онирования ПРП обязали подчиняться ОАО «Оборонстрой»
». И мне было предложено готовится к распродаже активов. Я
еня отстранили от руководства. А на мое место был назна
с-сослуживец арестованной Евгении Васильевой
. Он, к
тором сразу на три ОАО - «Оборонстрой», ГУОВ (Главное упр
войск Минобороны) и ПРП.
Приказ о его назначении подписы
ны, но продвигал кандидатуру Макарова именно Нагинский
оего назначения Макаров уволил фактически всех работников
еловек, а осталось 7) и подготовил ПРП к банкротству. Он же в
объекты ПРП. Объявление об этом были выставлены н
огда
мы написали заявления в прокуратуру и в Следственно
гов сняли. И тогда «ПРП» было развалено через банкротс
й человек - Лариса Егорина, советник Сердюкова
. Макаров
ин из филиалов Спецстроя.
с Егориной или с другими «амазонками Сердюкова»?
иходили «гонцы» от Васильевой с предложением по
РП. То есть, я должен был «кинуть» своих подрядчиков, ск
# # # # #
**EXERCISE OBJECTIVE:**
Restate the records in full, keeping every word as it is.

**SOLUTION BELOW:**
онирования ПРП обязали подчиняться ОАО «Оборонстрой»
». И мне было предложено готовится к распродаже активов. Я
еня отстранили от руководства. А на мое место был назна
с-сослуживец арестованной Евгении Васильевой
. Он, к
тором сразу на три ОАО - «Оборонстрой», ГУОВ (Главное упр
войск Минобороны) и ПРП.
Приказ о его назначении подписы
ны, но продвигал кандидатуру Макарова именно Нагинский
оего назначения Макаров уволил фактически всех работников
еловек, а осталось 7) и подготовил ПРП к банкротству. Он же в
объекты ПРП. Объявление об этом были выставлены н
огда
мы написали заявления в прокуратуру и в Следственно
гов сняли. И тогда «ПРП» было развалено через банкротс
й человек - Лариса Егорина, советник Сердюкова
. Макаров
ин из филиалов Спецстроя.
с Егориной или с другими «амазонками Сердюкова»?
иходили «гонцы» от Васильевой с предложением по
РП. То есть, я должен был «кинуть» своих подрядчиков, ск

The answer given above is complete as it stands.